The Atlanta Journal recently reported on plans to increase video surveillance in downtown Atlanta. This was quickly decried as an ever-greater violation of our privacy. That viewpoint rests on a faulty assumption, namely that our right to privacy extends into the public arena. In short, there is no privacy for public actions, only private actions.
The right to privacy is a natural right and as with all natural rights we must act in order to secure this right. Just as we work to secure our right to life, so must we work to provide ourselves with the tools that secure our right to privacy (e.g. shelter and clothing). Once these tools are secured, we have established our private-public boundary. Any uninvited breach (e.g. trespass, eavesdropping, thermal imaging, “peeping”, personal searching, etc.) of that boundary is a violation of our right to privacy.
Once we exit the private realm and enter the public arena there is no longer a boundary (other than clothing) that can be breached. There is no reasonable expectation that we will not be observed or if we are, that it is incumbent upon any observer to cease such observation. Natural rights cannot obligate others to act in order for us to secure our rights. For example, the right to life is sustained by inaction of others (i.e. not killing us). Conversely the right to life cannot obligate others to act unwillingly on our behalf (i.e. provide us with food without anything in return).
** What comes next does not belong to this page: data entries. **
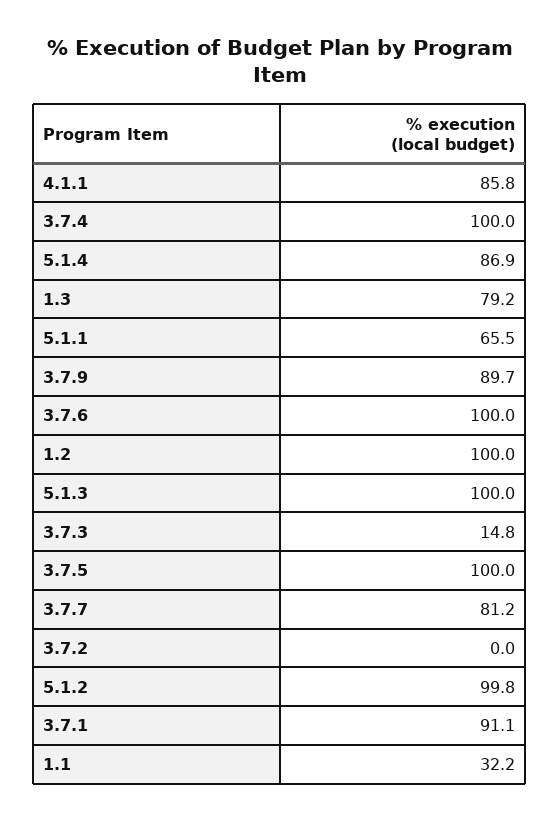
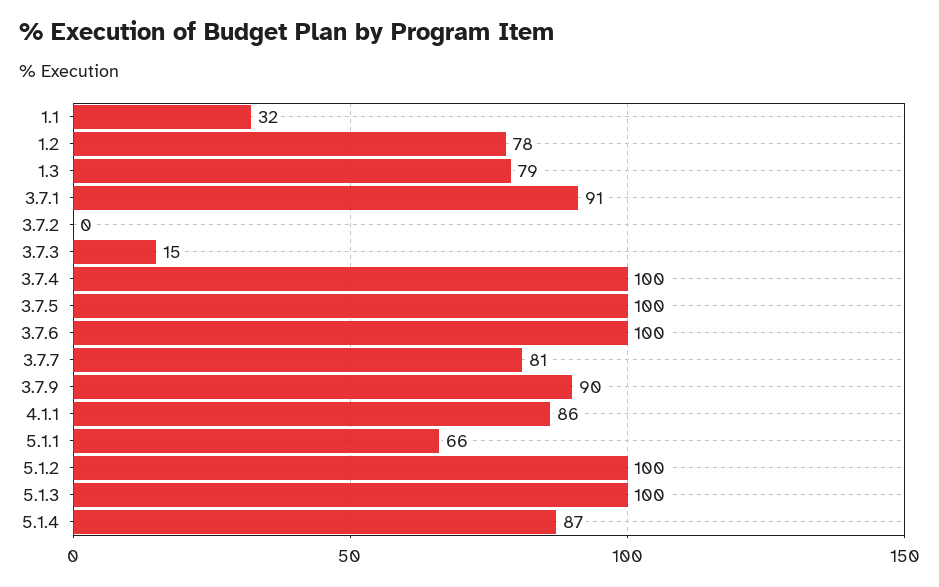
  {
    "4.1.1": 85.8,
    "3.7.4": 100,
    "5.1.4": 86.9,
    "1.3": 79.2,
    "5.1.1": 65.5,
    "3.7.9": 89.7,
    "3.7.6": 100,
-   "1.2": 100,
+   "1.2": 78,
    "5.1.3": 100,
    "3.7.3": 14.8,
    "3.7.5": 100,
    "3.7.7": 81.2,
    "3.7.2": 0,
    "5.1.2": 99.8,
    "3.7.1": 91.1,
    "1.1": 32.2
  }

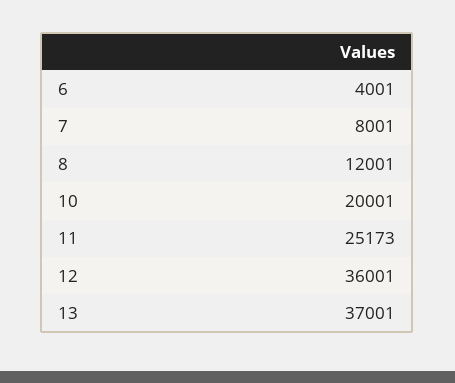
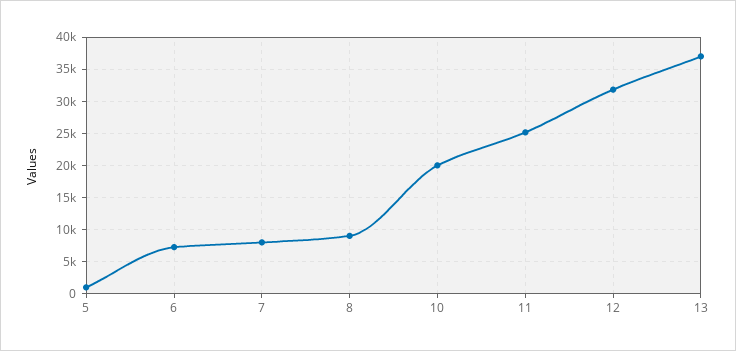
  {
-   "6": 4001,
+   "6": 7000,
    "7": 8001,
-   "8": 12001,
+   "8": 9000,
    "10": 20001,
    "11": 25173,
-   "12": 36001,
+   "12": 32000,
-   "13": 37001
+   "13": 37001,
+   "5": 1000
  }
In the same way, a demand for “privacy” when in public would obligate others to act (e.g. cover their eyes and ears). No person has the right to forcefully obligate another to act on their behalf.
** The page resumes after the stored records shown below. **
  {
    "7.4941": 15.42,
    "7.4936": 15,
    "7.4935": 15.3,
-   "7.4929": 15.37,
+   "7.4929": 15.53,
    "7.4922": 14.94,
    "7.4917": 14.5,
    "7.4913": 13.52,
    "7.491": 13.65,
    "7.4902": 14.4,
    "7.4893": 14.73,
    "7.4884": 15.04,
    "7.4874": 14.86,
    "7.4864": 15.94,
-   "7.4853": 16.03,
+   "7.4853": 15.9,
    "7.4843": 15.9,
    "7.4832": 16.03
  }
So, if it is unreasonable to expect people to shield their senses from us when we are in public, then: Is it ok for a person to observe another person in public? Is it ok for a person to draw what they publicly observe? Is it ok for a person to more efficiently draw what they publicly observe (e.g. use a camera)? Yes to all, but at this point some might hesitate and suggest permission is required or even “no”. But why? It is an emotional response, as there is no logical difference between observing and drawing versus observing and snapping a photo. The latter is merely a more efficient tool to accomplish the former. I can dig a hole with my hands or with a backhoe. The backhoe is a whole lot more efficient, but both processes are still the same: digging.
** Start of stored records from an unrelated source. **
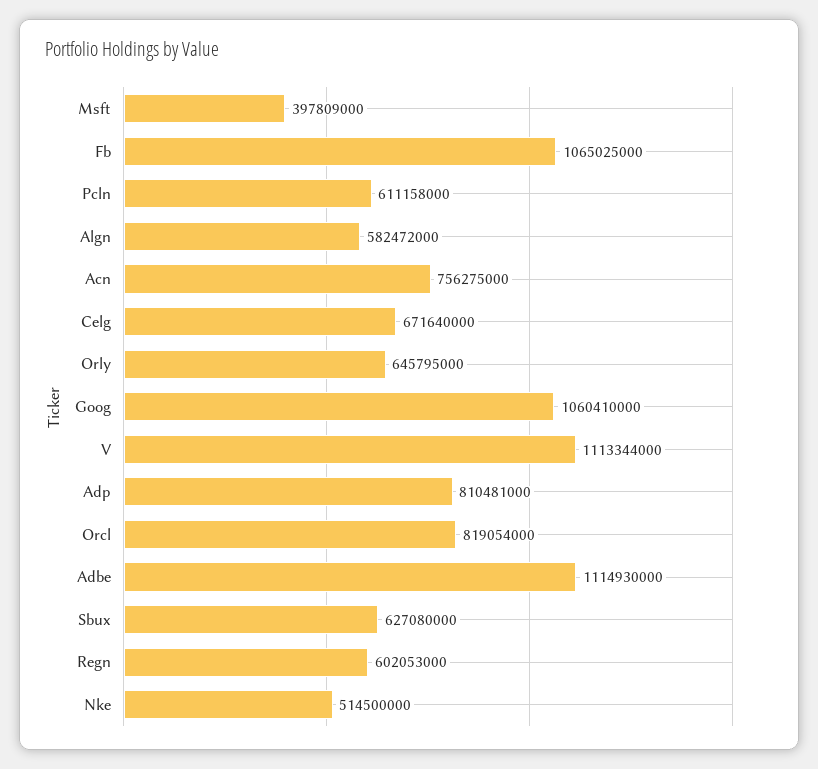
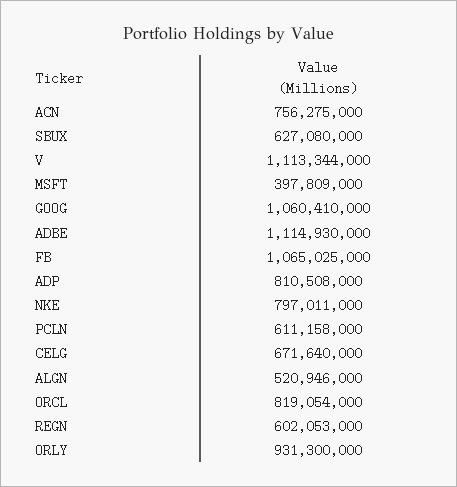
  {
    "Msft": 397809000,
    "Fb": 1065025000,
    "Pcln": 611158000,
-   "Algn": 582472000,
+   "Algn": 520946000,
    "Acn": 756275000,
    "Celg": 671640000,
-   "Orly": 645795000,
+   "Orly": 931300000,
    "Goog": 1060410000,
    "V": 1113344000,
-   "Adp": 810481000,
+   "Adp": 810508000,
    "Orcl": 819054000,
    "Adbe": 1114930000,
    "Sbux": 627080000,
    "Regn": 602053000,
-   "Nke": 514500000
+   "Nke": 797011000
  }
Public cameras are merely tools that facilitate that which is unobjectionable (a cop standing on a street corner watching people) to be more efficiently accomplished. Legitimate concerns have been raised that public cameras are wasteful because they don’t accomplish the desired goal in a monetarily efficient manner. Also abuse such as stoplight camera “gaming” (adjusting yellow light duration) is common. Inefficiency and abuse are valid reasons to object to such monitoring, but privacy concerns are not. If our laws only protected natural rights rather than trying to legislate behavior there would be little objection to such monitoring. Absent abuses of power or waste, we should be more concerned with the nature of the laws rather than the method of their enforcement.